§ **EXCERPTED DATA**:
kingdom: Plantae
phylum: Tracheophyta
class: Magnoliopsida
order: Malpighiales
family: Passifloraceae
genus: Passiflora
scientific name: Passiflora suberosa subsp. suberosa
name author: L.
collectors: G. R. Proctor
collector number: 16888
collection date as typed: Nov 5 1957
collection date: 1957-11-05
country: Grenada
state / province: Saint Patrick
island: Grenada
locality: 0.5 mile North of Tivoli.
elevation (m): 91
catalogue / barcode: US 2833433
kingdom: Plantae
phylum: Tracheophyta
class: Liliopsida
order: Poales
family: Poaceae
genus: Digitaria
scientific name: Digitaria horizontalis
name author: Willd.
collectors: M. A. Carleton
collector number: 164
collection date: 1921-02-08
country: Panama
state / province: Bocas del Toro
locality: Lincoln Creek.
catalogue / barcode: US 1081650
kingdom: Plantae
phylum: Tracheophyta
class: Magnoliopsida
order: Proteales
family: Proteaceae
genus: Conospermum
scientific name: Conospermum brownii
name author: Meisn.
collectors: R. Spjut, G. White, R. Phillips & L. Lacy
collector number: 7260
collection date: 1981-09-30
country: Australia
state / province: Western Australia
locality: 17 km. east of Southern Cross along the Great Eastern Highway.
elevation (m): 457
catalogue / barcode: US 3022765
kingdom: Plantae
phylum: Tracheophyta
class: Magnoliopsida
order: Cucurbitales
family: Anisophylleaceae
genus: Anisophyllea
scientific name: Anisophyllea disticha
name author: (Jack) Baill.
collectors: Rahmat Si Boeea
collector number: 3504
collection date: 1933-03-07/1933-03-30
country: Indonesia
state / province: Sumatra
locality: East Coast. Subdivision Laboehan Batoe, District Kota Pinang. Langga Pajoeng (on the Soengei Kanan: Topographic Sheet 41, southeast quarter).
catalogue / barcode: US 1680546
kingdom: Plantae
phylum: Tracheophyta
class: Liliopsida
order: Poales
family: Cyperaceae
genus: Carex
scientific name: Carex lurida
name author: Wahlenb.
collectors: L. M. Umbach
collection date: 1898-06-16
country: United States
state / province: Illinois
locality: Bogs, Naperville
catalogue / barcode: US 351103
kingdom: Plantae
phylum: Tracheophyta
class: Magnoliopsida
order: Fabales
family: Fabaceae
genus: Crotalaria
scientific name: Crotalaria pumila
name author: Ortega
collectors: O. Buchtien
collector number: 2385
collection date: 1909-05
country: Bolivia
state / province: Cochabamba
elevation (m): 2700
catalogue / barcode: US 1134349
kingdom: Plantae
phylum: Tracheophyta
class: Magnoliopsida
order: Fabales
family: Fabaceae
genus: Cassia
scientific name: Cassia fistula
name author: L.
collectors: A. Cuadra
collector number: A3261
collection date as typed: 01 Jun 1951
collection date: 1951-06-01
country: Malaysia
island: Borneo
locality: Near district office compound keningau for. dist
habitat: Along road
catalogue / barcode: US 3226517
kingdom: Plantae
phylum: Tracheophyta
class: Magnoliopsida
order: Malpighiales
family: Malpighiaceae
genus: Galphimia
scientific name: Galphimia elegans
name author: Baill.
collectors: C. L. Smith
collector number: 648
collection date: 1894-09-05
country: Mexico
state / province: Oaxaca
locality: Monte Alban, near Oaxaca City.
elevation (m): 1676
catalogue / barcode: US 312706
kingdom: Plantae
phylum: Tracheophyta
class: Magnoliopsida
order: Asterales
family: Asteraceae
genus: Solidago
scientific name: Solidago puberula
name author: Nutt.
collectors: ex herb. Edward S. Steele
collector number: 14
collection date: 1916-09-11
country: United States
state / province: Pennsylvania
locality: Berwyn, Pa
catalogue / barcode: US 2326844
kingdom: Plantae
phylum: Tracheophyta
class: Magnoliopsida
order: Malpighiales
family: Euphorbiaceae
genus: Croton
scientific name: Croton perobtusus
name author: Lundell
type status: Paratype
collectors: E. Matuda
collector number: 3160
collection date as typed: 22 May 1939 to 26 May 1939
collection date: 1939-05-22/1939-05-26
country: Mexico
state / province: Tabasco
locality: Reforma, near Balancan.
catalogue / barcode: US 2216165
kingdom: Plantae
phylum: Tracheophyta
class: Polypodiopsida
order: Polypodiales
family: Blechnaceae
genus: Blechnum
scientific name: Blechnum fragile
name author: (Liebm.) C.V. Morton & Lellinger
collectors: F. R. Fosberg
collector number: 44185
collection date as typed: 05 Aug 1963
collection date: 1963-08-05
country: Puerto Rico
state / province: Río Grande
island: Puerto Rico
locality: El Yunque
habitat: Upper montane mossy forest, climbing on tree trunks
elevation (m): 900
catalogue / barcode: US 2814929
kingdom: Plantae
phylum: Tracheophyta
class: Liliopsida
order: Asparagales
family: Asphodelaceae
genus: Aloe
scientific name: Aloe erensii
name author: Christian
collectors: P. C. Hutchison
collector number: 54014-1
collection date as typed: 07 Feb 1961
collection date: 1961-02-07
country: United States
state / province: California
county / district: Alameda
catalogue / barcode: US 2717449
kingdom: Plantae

§ **WORK TO DO**:
Format the lines of the records as a numbered list, starting with the line that contains "collection date: 1921-02-08" and going on through the line that contains "name author: Baill.". Include only those lines and leave out any blank ones.

§ **FULL SOLUTION**:
1. collection date: 1921-02-08
2. country: Panama
3. state / province: Bocas del Toro
4. locality: Lincoln Creek.
5. catalogue / barcode: US 1081650
6. kingdom: Plantae
7. phylum: Tracheophyta
8. class: Magnoliopsida
9. order: Proteales
10. family: Proteaceae
11. genus: Conospermum
12. scientific name: Conospermum brownii
13. name author: Meisn.
14. collectors: R. Spjut, G. White, R. Phillips & L. Lacy
15. collector number: 7260
16. collection date: 1981-09-30
17. country: Australia
18. state / province: Western Australia
19. locality: 17 km. east of Southern Cross along the Great Eastern Highway.
20. elevation (m): 457
21. catalogue / barcode: US 3022765
22. kingdom: Plantae
23. phylum: Tracheophyta
24. class: Magnoliopsida
25. order: Cucurbitales
26. family: Anisophylleaceae
27. genus: Anisophyllea
28. scientific name: Anisophyllea disticha
29. name author: (Jack) Baill.
30. collectors: Rahmat Si Boeea
31. collector number: 3504
32. collection date: 1933-03-07/1933-03-30
33. country: Indonesia
34. state / province: Sumatra
35. locality: East Coast. Subdivision Laboehan Batoe, District Kota Pinang. Langga Pajoeng (on the Soengei Kanan: Topographic Sheet 41, southeast quarter).
36. catalogue / barcode: US 1680546
37. kingdom: Plantae
38. phylum: Tracheophyta
39. class: Liliopsida
40. order: Poales
41. family: Cyperaceae
42. genus: Carex
43. scientific name: Carex lurida
44. name author: Wahlenb.
45. collectors: L. M. Umbach
46. collection date: 1898-06-16
47. country: United States
48. state / province: Illinois
49. locality: Bogs, Naperville
50. catalogue / barcode: US 351103
51. kingdom: Plantae
52. phylum: Tracheophyta
53. class: Magnoliopsida
54. order: Fabales
55. family: Fabaceae
56. genus: Crotalaria
57. scientific name: Crotalaria pumila
58. name author: Ortega
59. collectors: O. Buchtien
60. collector number: 2385
61. collection date: 1909-05
62. country: Bolivia
63. state / province: Cochabamba
64. elevation (m): 2700
65. catalogue / barcode: US 1134349
66. kingdom: Plantae
67. phylum: Tracheophyta
68. class: Magnoliopsida
69. order: Fabales
70. family: Fabaceae
71. genus: Cassia
72. scientific name: Cassia fistula
73. name author: L.
74. collectors: A. Cuadra
75. collector number: A3261
76. collection date as typed: 01 Jun 1951
77. collection date: 1951-06-01
78. country: Malaysia
79. island: Borneo
80. locality: Near district office compound keningau for. dist
81. habitat: Along road
82. catalogue / barcode: US 3226517
83. kingdom: Plantae
84. phylum: Tracheophyta
85. class: Magnoliopsida
86. order: Malpighiales
87. family: Malpighiaceae
88. genus: Galphimia
89. scientific name: Galphimia elegans
90. name author: Baill.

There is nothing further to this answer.